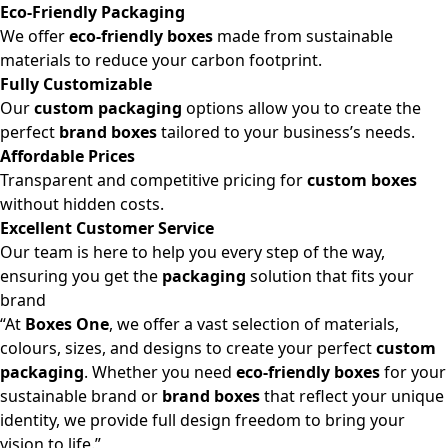
Eco-Friendly Packaging
We offer
eco-friendly boxes
made from sustainable
materials to reduce your carbon footprint.
Fully Customizable
Our
custom packaging
options allow you to create the
perfect
brand boxes
tailored to your business’s needs.
Affordable Prices
Transparent and competitive pricing for
custom boxes
without hidden costs.
Excellent Customer Service
Our team is here to help you every step of the way,
ensuring you get the
packaging
solution that fits your
brand
“At
Boxes One
, we offer a vast selection of materials,
colours, sizes, and designs to create your perfect
custom
packaging
. Whether you need
eco-friendly boxes
for your
sustainable brand or
brand boxes
that reflect your unique
identity, we provide full design freedom to bring your
vision to life.”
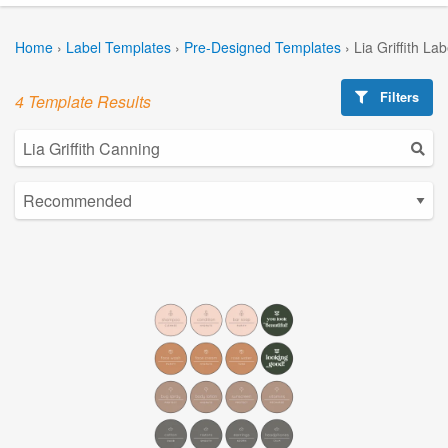
Home
›
Label Templates
›
Pre-Designed Templates
›
Lia Griffith La
Filters
4 Template Results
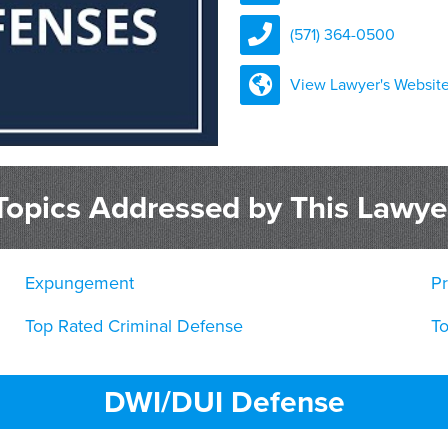
(571) 364-0500
View Lawyer's Websit
Topics Addressed by This Lawye
Expungement
Pr
Top Rated Criminal Defense
T
DWI/DUI Defense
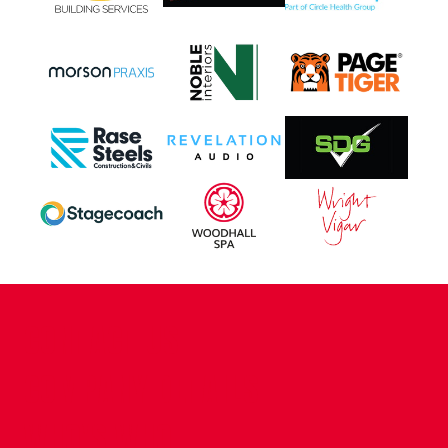
CONTACT US
COMPANY DETAILS
WHO'S WHO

TASK INSTRUCTIONS
Filter the records above for "perfect" and copy every matching line.

RESULT OF THIS TASK
perfect
colours, sizes, and designs to create your perfect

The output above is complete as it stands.